6.3. Video Shooting with Amplitude Control for Patterned Objects at Variable Speeds

Next, we show the experimental results in video shooting with amplitude control for a checkered pattern, when the object speed varied in the range of 0 to 7.55 m/s. In the experiments, the motor command for the belt-conveyor system was set to the following trajectory: the motor command that determines the object speed started to increase from 0 m/s at time $t=$ 4.3 s and reached the maximum conveying speed of 7.55 m/s at time $t=$ 8.0 s. After keeping the maximum speed during 8.0 s for $t=$ 8.0 to 16.2 s, it started to decrease and reached 0 m/s at time $t=$ 26.0 s. Figure 18 shows a checkered pattern on which 2 mm × 2 mm squares of alternating black and white were printed.

Figure 19 shows (a) the measured object speed and the vibration amplitude of the resonant mirror and (b) the blur index ${\lambda }_{edge}$ when the IT images for $t=$ 0.0 to 30.0 s were captured with frame-by-frame intermittent tracking. The blur index ${\lambda }_{edge}=E_{av}/I_{ave}$ was introduced; $I_{ave}$ and $E_{ave}$ are the averaged values of the image intensities $I(x,y)$ and edge intensities $E(x,y)$, respectively, for the 824 × 824 image center-cropped from a 1024 × 1024 input image. The index ${\lambda }_{edge}$ decreases as the motion blur becomes larger in the image, because the edge intensities in the moving direction are degraded due to motion blur. The edge intensities were computed as follows:

$$\begin{array}{c}\hfill E(x,y)=\sqrt{{|I(x+1,y)-I(x,y)|}^2+{|I(x,y+1)-I(x,y)|}^2}.\end{array}$$

(13)

For comparison, Figure 19b shows the blur index ${\lambda }_{edge}$ when the NT images were captured with no vibration of the resonant mirror; the checkered pattern moved in a manner similar to the captured IT images. Figure 19b shows that the value of ${\lambda }_{edge}$ for the IT images was almost constant in the range of 11.8 to 13.0% when the speed of the checkered pattern varied in time, whereas the value of ${\lambda }_{edge}$ for the NT images varied considerably in the range of 9.5 to 13.0%, depending on the speed of the checkered pattern. The blur indexes ${\lambda }_{edge}$ for the NT images were larger than those for the IT images when the measured object speed was 0 m/s due to the non-zero offset in the vibration amplitude of the resonant mirror as illustrated in Figure 19a. There were fluctuations in the blur indexes ${\lambda }_{edge}$ for both the IT and NT images when the checkered pattern was moving because the average values of the edge intensities were slightly varied depending on the apparent location of the checkered pattern in the images. The dynamic response of the vibration amplitude of the resonant mirror was not so quick compared with its 750-Hz free vibration as described in Section 5.2, whereas the vibration amplitude control functioned well for motion blur reduction with frame-by-frame intermittent tracking in video shooting a target object moving at a large, but slightly time-varying speed on the belt-conveyor system, because the dynamic response of the conveyor’s speed was slower than that in the vibration amplitude control of the resonant mirror.

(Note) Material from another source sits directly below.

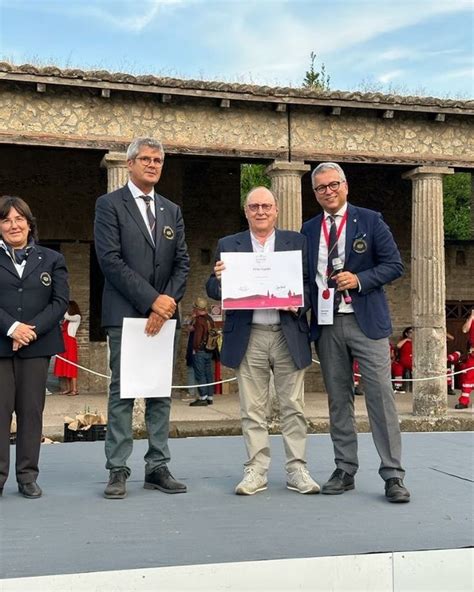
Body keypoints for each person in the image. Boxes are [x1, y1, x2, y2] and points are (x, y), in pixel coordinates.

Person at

To verify our actuator-driven frame-by-frame intermittent tracking with amplitude control for complex patterned objects, we experimented with (a) the printed pattern of an electronic board of 54 mm × 84 mm in size with 0.25 mm-width wiring patterns and (b) the printed pattern of a book page with many 2-mm letters as illustrated in Figure 20; these patterns were attached on the belt of the belt-conveyor system and moved at variable speeds in a manner similar to the checkered pattern. Figure 21 and Figure 22 show (a) the 323 × 323 IT images cropped from the 1024 × 1024 input images of the electronic board pattern and (b) the 323 × 323 IT images of the book page pattern, when the object speed was 0.0, 2.5, 5.0 and 7.5 m/s, compared with the NT images captured when there was no vibration of the resonant mirror. The IT images at all the speeds resembled the images of unmoving patterns, which corresponded to the NT images when the object speed was 0.0 m/s, whereas the motion blur for the NT images became larger in the horizontal direction as the object speed increased. When the electronic board pattern was moving at 0.0, 2.5, 5.0 and 7.5 m/s, the blur indexes ${\lambda }_{edge}$ of the IT images were 11.5%, 14.8%, 15.7% and 13.4%, respectively, whereas those of the NT images were 19.8%, 9.45%, 8.13% and 7.68%, respectively. When the book page pattern was moving at 0.0, 2.5, 5.0 and 7.5 m/s, the blur indexes ${\lambda }_{edge}$ of the IT images were 5.22%, 7.19%, 7.59% and 6.76%, respectively, whereas those of the NT images were 8.65, 4.09, 3.62 and 3.51%, respectively. Thus, fast-moving complex patterned objects such as the wiring patterns of 0.25-mm width printed on the electronic board pattern and the 2-mm alphabet letters printed on the book page pattern were observable without noticeable blurring by applying the actuator-driven frame-by-frame intermittent tracking method with amplitude control.

7. Conclusions

In this study, we developed a motion-blur-free video shooting system based on the concept of actuator-driven frame-by-frame intermittent tracking. In this system, the camera frame timings are controlled for video shooting with a larger camera exposure time in synchronization with the high-frequency free vibration with a large amplitude of a resonant mirror so that it enables the ultrafast gaze control to track fast-moving objects when the camera shutter is open. Our system can capture 1024 × 1024 images of fast-moving objects at 750 fps with an exposure time of 0.33 ms without motion blur, and its performance was verified by conducting several video shooting experiments for fast-moving patterned objects on a high-speed belt-conveyor system. The following issues remain to be solved in the future. The proposed one-DOF mirror system with low-frequency response of amplitude control has a limitation in that it cannot shoot motion-blur-free videos of an object moving at a rapid time-varying speed in variable directions, and the efficacy in obtaining the incident light entering the camera is also practically limited by the size of the mirror when we use a very large aperture lens for zooming. On the basis of these experimental results and considerations, we plan to extend our motion-blur-free video shooting system to a two-DOF mirror system that can independently control the directions of the pan and tilt mirrors and improve it by feedback-controlling the camera frame timings, as well as the vibration amplitudes of resonant mirrors with high-speed real-time video processing to estimate the object speed and compute the edge-based feature for the blur index. We also plan to apply our system to various applications such as precise production inspection on a high-speed factory automation line and infrastructure inspection from a fast-moving vehicle, where video shooting with high magnification is strongly required for unidirectionally fast-moving scenes and the apparent speed of the target scene can be given as the speed of the automation line or the vehicle.